Zebrafish can regrow 20 percent of a millimeter heart within two months of heart injury.
This new study shows that connective tissue cells called fibroblasts are the conduits of the heart’s regeneration process in zebrafish, producing proteins that signal remodeling.
Intriguingly, the new findings join the ranks of other promising efforts in regenerative medicine, which aim to replace or repair damaged hearts with cell-based therapies or drugs that mimic molecules found in zebrafish.
Earlier this year, surgeons implanted a pig heart into a human patient for the first time (though, sadly, the man died two months later).
In May, researchers also identified human cells that help rebuild the human heart after a heart attack.
In June, scientists succeeded in “healing” heart attacks in mice using mRNA, which provides genetic instructions to the heart muscle cells of mice.
In this new study, scientists cut the tiny hearts of animals with a very cold needle to mimic a human heart attack (also known as a myocardial infarction) and see what happens.
“Surprisingly, the immediate response to injury is very similar,” Junker says. “But the process in humans stops at that point, and it continues in fish. They generate new cardiomyocytes that are able to contract.”
Using single-cell sequencing techniques, the team then scanned nearly 200,000 heart cells isolated from zebrafish, extracting genomic information from individual cells to see which were active when injured.
They identified three types of fibroblasts that enter a transiently activated state by turning on genes that encode muscle-building proteins such as collagen XII, which promote connective tissue growth.
After the researchers “silenced” those genes in the zebrafish, their hearts could not regenerate.
“They build up at the site of the wound,” Junker says of the collagen-expressing fibroblasts.
Fibroblasts may play a key role, but previous studies with zebrafish have shown that inflammatory cells called macrophages respond quickly to heart attacks and require heart regeneration.
The epicardium, the outer layer of the heart, has also been identified as a heart repair center, which this new study supports.
After engineering cells with unique genetic “barcodes,” the researchers studied activated fibroblasts and showed that they were made in the zebrafish epicardium, and only there did the cells produce collagen XII.
The single-cell sequencing techniques used by the researchers in this study to pinpoint the location of heart cells that send regenerative signals are at the forefront of rapidly evolving genomic technologies.
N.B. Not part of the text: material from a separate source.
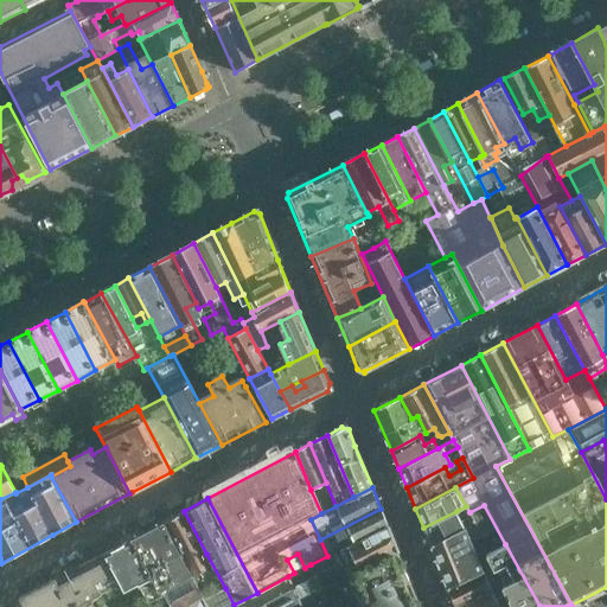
[(381,509),(320,540),(327,556),(349,544),(387,525),(381,509)]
Although single-cell sequencing is widely used and provides unique details about the activity of a single cell, more research is needed to confirm the findings in other model organisms. It is not known whether the same fibroblast-directed mechanisms are found in mammals such as humans and mice.
“Heart regeneration is a complex process influenced by many factors,” says the author and developmental biologist Bastian Spain, as well Berlin Institute of Medical Systems Biology.
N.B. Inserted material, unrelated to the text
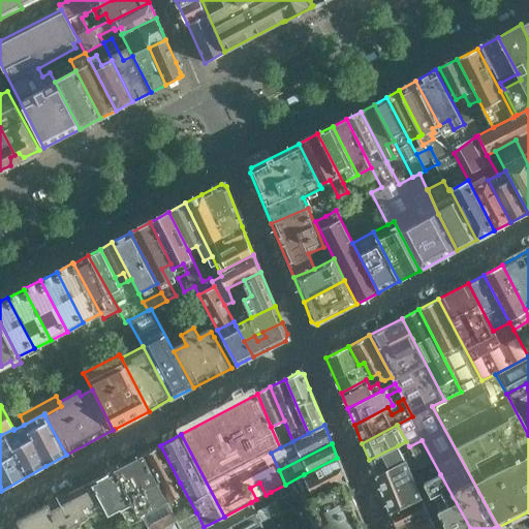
[(180,483),(160,445),(143,455),(169,506),(178,502),(170,489),(180,483)]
“The experiments produced an enormous amount of data. It was very difficult to filter out the correct biological signals.”
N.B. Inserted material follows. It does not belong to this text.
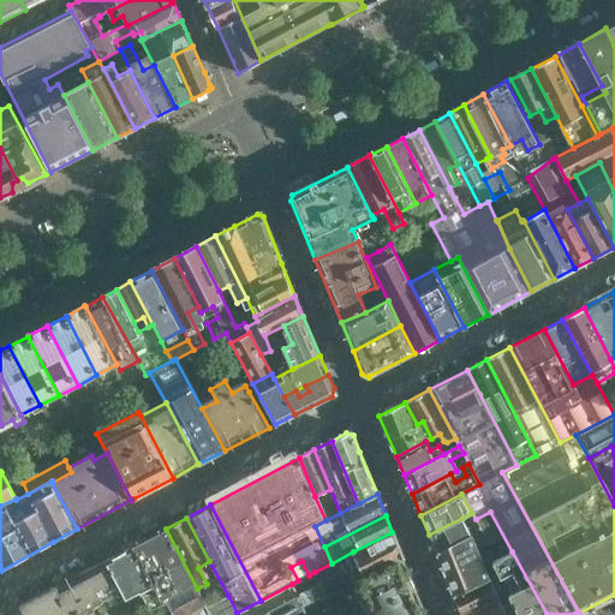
[(437,554),(472,536),(463,518),(429,535),(437,554)]
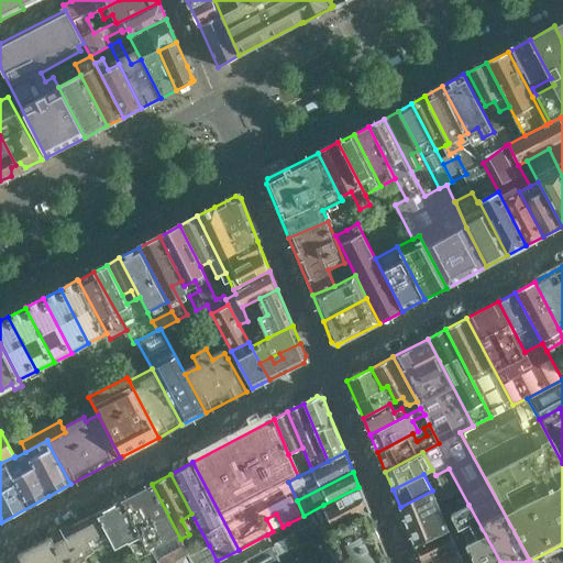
[(180,539),(152,484),(121,500),(150,552),(152,551),(157,562),(194,562),(190,556),(180,539)]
The team also wants to take a closer look at the genes that encode proteins that are turned on in activated fibroblasts, at least in zebrafish, that stimulate the regrowth of heart muscle cells.
For now, the research sheds more light on the biological processes that occur in response to a heart attack, insights that may help prevent subsequent heart events that can become dangerous after a first heart attack over time.
The study was published Nature genetics.